After pruning, sprinkle the roots with cinnamon powder, or crushed charcoal, or - as some flower growers advise - grease with green. But the last option is debatable: it’s so easy to burn the roots.
How to transplant: step by step instructions
The method of transplanting orchids depends on the volume of its roots. If the plant is left without roots, it is impossible to plant it immediately in the substrate. To begin, place the orchid in the greenhouse, on wet moss. Ventilate the greenhouse every day and wait for the roots to grow. Only when they reach 5-8 cm, the plant can be planted in ordinary soil, but in a small pot.
If the plants are large and long aerial roots that grow from a pot, here's how to transplant them:
- Remove the plants from the old pot. To facilitate this work, pre-soak the substrate by immersing the pot in the settled water. Wash the pot in your palms so that the roots loosen the grip, and carefully remove them along with a lump of substrate from the pot.Note! If the root is stuck in a slot or drainage hole, it is not necessary to tear it off, this will provoke decay. Just cut the plastic and free the roots.
- Prepare the roots as described above.
- Leave the orchid to dry for several hours. No need to be afraid to take this step: it will not die.
- Take a transparent pot and make additional drainage holes in the side walls. You need to choose a pot 2-3 cm larger in diameter than the previous one (if the root system has remained untouched).

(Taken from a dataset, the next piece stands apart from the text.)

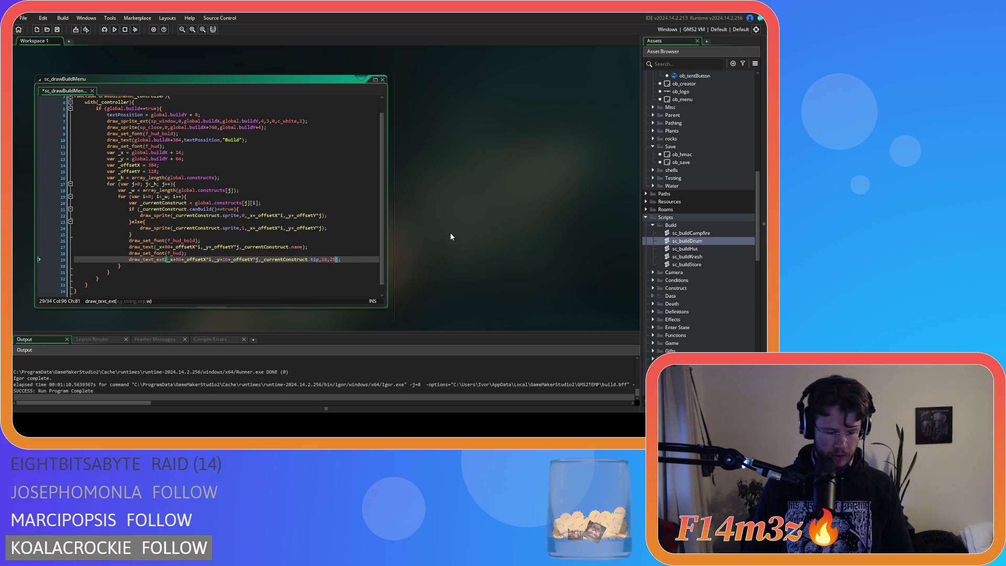
text(256)
key(Up)
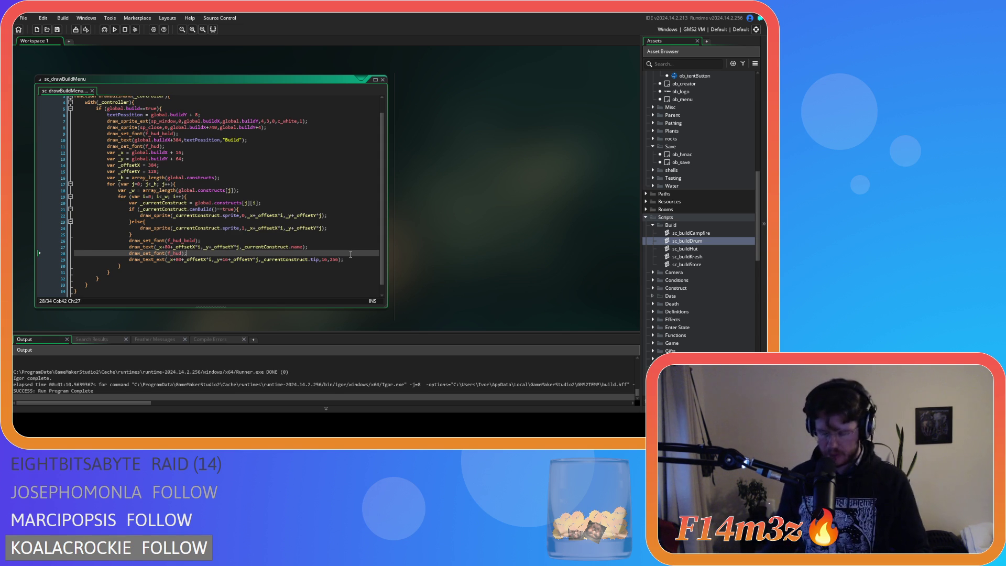
click(237, 209)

- Pour a little substrate into the bottom of the pot.
- The orchid is placed in the center of the pot, spreading, as far as possible, aerial roots. The root neck should be flush with the edge of the pot. Upper aerial roots do not fit into the pot.
- Hold the orchid by its root neck and fill in the free spaces between the roots and walls of the pot with a substrate. Try not to move the plant and firmly fixed in the pot.

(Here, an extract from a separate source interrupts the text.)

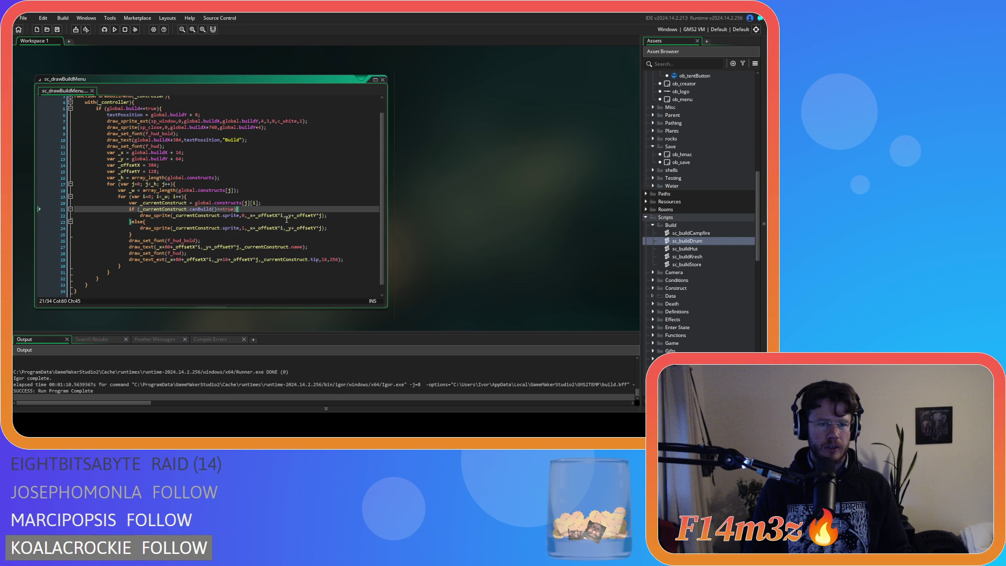
Change line 13's global.buildY + 64 offset to 96 and run the game
click(349, 259)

- Tap the walls so that the substrate is donkey. Fill up if necessary. You can not tamp the soil: this will break the roots of the orchid and, in addition, deprive them of access to air.
- After transplanting an orchid, she needs to provide comfortable conditions for adaptation: adequate lighting, but without direct sunlight. The temperature is at least 22 ° C and the humidity is at least 50%.
You can water the plant no earlier than 5 days, and to feed - in a month.
Watch a video on how to transplant an orchid:
Problems and their prevention
After a root transplant, problems sometimes begin. Often after that they rot. This happens if the plant is too hastily watered. Moisture got on small wounds, not yet dragged on to the end, and provoked the development of rot.
The same situation can occur if disinfection or drying has not been done. In this case, if the root system is strong, the plant adapts on its own - just reduce watering. If the orchid was initially weak, a second transplant will be required. Read more about what problems may arise after transplantation and how to deal with them, read here.
But more often, after a correctly transplanted orchid quickly adapts. After some time, she will delight you with new leaves and peduncle!